The Freon gas family encompasses various types categorized by their environmental effects. Older gases like R-11, R-12, and R-22 significantly contribute to ozone layer depletion and global warming. In contrast, newer gases such as R-404A and R-134A pose relatively less harm to the ozone layer. Despite advancements, the colorless and odorless nature of freons complicates leak detection, exacerbating their environmental impact compared to ammonia. Thus, while newer freons are less harmful, the environmental damage caused by this refrigerant family remains a concern.

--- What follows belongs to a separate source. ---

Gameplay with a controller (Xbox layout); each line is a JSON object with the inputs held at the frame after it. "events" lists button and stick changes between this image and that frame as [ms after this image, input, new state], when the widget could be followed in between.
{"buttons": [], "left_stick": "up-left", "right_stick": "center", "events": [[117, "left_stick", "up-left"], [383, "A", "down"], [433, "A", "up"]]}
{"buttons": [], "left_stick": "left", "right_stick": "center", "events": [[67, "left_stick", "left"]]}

Additional Properties of Freons

Freon refrigerants demonstrate compatibility with copper, a commonly used material in heat exchanger fabrication. Furthermore, the use of freons allows for the utilization of semi-hermetic compressors, as these refrigerants do not react with the copper coils of the electromotor. However, it’s worth noting that semi-hermetic compressors have a relatively shorter lifespan compared to open compressors, which is a potential drawback despite the benefits of using freons.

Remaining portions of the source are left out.